En revanche, les entreprises et les citoyens russes sont fermement ancrés dans l'Internet mondial et utilisent beaucoup plus de services étrangers, tels que les outils cloud de Microsoft, que les Chinois. On ne sait pas encore quel impact la déconnexion aura sur ceux-ci, mais il est possible que si la prise est débranchée sur les voies de circulation externes, les citoyens russes en perdent l'accès. Alors que de nombreux services cloud peuvent refléter leur contenu dans différentes régions, aucun des principaux services cloud (Microsoft, Google ou Amazon Web Services) ne dispose de centres de données basés en Russie. Répliquer ces services à l'intérieur des frontières de la Russie n'est pas anodin et nécessiterait des investissements et du temps importants, explique Naik. Le test à venir pourrait être destiné à résoudre ce problème, selon Sullivan.

Un autre problème potentiel est que de nombreux FAI russes acheminent le trafic pour le compte d'autres entreprises ou FAI, avec des accords réciproques selon lesquels ils acheminent également le trafic pour les FAI russes. Si cela n'est pas fait correctement, le plan de la Russie signifie qu'une grande partie du trafic entrant et sortant de Russie tombera simplement dans un trou noir, dit Naik.
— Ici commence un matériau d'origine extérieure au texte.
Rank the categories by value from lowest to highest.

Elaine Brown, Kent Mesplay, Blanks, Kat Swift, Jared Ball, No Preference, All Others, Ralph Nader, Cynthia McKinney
Si l'expérience échoue et que de grandes parties d'Internet tombent en panne en Russie, cela pourrait coûter cher à l'économie nationale (la déconnexion d'Internet a été incroyablement coûteuse pour les pays qui l'ont expérimenté, délibérément ou non). Cela ne veut pas dire que le Kremlin n'ira pas de l'avant de toute façon, estime Giles.

Si cela se produit, ne vous attendez pas à ce que les Russes cèdent librement leurs droits à Internet : comme en Chine, il est probable que des citoyens déterminés et férus de technologie pourront exploiter toutes les faiblesses du système et le contourner. Par exemple, lors de manifestations en Turquie, les gens ont partagé des moyens d'accéder directement au DNS mondial, contrecarrant ainsi la stratégie de leur gouvernement. bloquer sur les sites Web de médias sociaux .

Un événement récent qui a peut-être donné à la Russie plus d'impulsion pour faire avancer le plan est le piratage par le US Cyber ​​Command de l'Internet Research Agency, la tristement célèbre usine russe de trolls qui aurait utilisé les médias sociaux pour semer la division aux États-Unis lors des élections de 2016. .

La menace est réelle. Le nombre de personnes qui accèdent à des contenus Internet antigouvernementaux augmente, déclare Kirill Gusov, journaliste et expert politique à Moscou. Le gouvernement contrôle les médias et la télévision, mais Internet reste hors de sa portée. Je ne serais pas surpris si le FSB [le successeur du KGB] approchait Poutine et rapportait cette attaque, qui coïncidait avec leur désir de supprimer la liberté sur Internet parce qu'ils perdaient le contrôle de la société, dit-il.

Bien qu'il ne soit toujours pas clair quand la loi deviendra jamais une réalité, le gouvernement russe n'est pas connu pour être flexible ou réactif à la pression publique. Il est beaucoup plus susceptible d'être retardé que mort.